出典 =>
そんなカーンが米国武者修行から大スターに成長するまでを現地で見てきたのがミスター・ヒトこと安達勝治。生前、長年主戦場にしていたカナダ。カルガリーに修行に訪れていたレスラーを思い出を専門紙に連載されていたが、ここでは連載「カルガリーへ来た若武者たち」を再掲してキラー・カーンを追悼する(文中敬称略/橋爪哲也)。

    ★    ★    ★

カーンとは、カルガリーに来る前(79年9月)にフロリダを一緒にサーキットしたんだ。その前、カーンはメキシコにいたんだけど、大きすぎるからという理由で、あまり扱いがよくなかったんだ。それでカール・ゴッチとデューク・ケオムカさん(故人)のルートで、フロリダに転戦してきたんだよ。

オレは日本プロレス時代、若手の頃のカーンも知ってるけど、アメリカで一番成功したレスラーなんじゃないか。フロリダでは4カ月ぐらい一緒でね。ちょうどその頃に、オレとカーンは車の免許を取りにいこうということになったんだ。アメリカでは車が運転できないと、レスラーなんかやっていられないからね。いつも誰かの車に乗せてもらうわけにもいかないしな。

ところがカーンは勘が悪くて、運転がヘタなんだよ。たまたま知り合いに教官がいたから、その人に免許を取らせてもらう約束を取りつけたんだ。ただ、試験だけは受けないといけないからってことで受けに行ったんだけど、カーンは車庫入れの際、目印になってる標識に車をぶつけて(笑)。「もうオレは免許を取れない」って青い顔して戻ってきたよ。あいつ、あんなに大きな体のくせして気が弱いんだ。もうオレは「大丈夫だ。話はつけてるんだから」って慰めるしかなかったよ。
 
結局、免許は取れたんだけど、あいつが運転する車に乗ったことは一度もなかったなぁ…。その後、カーンはジョージア、ダラスへ移っていって。カルガリーに来たのは、ニューヨークで有名になってからだった(84年1月、カルガリー入り)。

やること =>
1. 出典の「ところがカーンは勘が悪くて」で始まる段落を、主な事実を残して箇条書きに短くまとめること。
2. 出典の「カーンとは、カルガリーに来る」から「てるんだから」って慰めるしかなかったよ。」までを、両端も含めてそのまま書き写すこと。

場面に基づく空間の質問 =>
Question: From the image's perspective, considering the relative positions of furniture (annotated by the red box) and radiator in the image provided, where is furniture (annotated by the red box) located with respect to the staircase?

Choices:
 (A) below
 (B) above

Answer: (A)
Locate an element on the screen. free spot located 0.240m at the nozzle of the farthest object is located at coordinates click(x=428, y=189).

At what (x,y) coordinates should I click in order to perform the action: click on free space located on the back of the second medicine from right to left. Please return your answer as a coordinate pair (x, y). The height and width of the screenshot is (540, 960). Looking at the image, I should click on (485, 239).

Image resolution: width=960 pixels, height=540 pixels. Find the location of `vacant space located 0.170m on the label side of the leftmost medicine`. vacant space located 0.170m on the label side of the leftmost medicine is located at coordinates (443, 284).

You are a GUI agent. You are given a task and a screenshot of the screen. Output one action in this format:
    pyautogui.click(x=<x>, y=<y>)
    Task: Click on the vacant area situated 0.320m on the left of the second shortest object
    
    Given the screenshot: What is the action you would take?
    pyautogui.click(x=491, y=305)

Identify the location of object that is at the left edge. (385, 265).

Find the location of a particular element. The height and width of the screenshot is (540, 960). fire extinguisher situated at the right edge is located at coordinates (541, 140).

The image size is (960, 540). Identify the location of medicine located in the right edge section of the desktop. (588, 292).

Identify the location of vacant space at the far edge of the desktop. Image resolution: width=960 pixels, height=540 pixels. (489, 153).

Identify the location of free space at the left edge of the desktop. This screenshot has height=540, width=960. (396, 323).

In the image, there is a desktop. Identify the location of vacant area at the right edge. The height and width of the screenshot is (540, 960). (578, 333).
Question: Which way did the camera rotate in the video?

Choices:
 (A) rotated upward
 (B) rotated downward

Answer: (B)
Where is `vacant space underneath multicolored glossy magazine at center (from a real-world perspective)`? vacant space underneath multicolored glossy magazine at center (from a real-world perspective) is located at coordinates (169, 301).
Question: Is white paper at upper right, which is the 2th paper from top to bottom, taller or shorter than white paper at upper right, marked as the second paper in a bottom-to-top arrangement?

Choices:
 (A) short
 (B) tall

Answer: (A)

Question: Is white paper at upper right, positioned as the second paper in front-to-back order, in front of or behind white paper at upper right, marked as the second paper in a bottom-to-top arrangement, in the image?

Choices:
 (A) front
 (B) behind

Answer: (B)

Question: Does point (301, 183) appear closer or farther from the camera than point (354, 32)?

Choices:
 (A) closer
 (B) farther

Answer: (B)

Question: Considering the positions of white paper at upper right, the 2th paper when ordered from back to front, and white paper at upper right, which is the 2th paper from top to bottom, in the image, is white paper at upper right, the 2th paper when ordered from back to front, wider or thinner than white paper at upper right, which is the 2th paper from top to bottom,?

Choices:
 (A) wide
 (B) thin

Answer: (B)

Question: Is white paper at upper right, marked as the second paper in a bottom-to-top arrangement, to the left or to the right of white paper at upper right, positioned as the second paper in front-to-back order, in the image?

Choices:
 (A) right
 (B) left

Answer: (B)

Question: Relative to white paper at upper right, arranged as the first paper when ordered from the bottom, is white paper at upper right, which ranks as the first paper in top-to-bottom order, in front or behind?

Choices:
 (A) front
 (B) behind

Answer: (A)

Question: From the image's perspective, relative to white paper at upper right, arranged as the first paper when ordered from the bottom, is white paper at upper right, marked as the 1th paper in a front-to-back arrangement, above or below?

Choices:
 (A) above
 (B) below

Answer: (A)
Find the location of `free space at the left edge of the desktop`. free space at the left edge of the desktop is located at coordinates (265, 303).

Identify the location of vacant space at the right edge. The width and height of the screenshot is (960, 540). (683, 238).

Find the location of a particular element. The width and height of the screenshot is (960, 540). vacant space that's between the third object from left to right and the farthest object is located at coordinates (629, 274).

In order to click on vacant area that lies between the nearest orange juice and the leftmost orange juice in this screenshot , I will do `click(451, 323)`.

解答 =>
1.
- カーンは勘が悪く、運転が下手だった。
- 知り合いの教官に、免許を取らせてもらう約束を取りつけた。
- 試験だけは受ける必要があった。
- 試験の車庫入れで、カーンは目印の標識に車をぶつけた。
- カーンは「もうオレは免許を取れない」と青い顔で戻ってきた。
- 大きな体なのに気が弱かった。
- 語り手は「大丈夫だ。話はつけてるんだから」と慰めるしかなかった。

2.
カーンとは、カルガリーに来る前(79年9月)にフロリダを一緒にサーキットしたんだ。その前、カーンはメキシコにいたんだけど、大きすぎるからという理由で、あまり扱いがよくなかったんだ。それでカール・ゴッチとデューク・ケオムカさん(故人)のルートで、フロリダに転戦してきたんだよ。

オレは日本プロレス時代、若手の頃のカーンも知ってるけど、アメリカで一番成功したレスラーなんじゃないか。フロリダでは4カ月ぐらい一緒でね。ちょうどその頃に、オレとカーンは車の免許を取りにいこうということになったんだ。アメリカでは車が運転できないと、レスラーなんかやっていられないからね。いつも誰かの車に乗せてもらうわけにもいかないしな。

ところがカーンは勘が悪くて、運転がヘタなんだよ。たまたま知り合いに教官がいたから、その人に免許を取らせてもらう約束を取りつけたんだ。ただ、試験だけは受けないといけないからってことで受けに行ったんだけど、カーンは車庫入れの際、目印になってる標識に車をぶつけて(笑)。「もうオレは免許を取れない」って青い顔して戻ってきたよ。あいつ、あんなに大きな体のくせして気が弱いんだ。もうオレは「大丈夫だ。話はつけてるんだから」って慰めるしかなかったよ。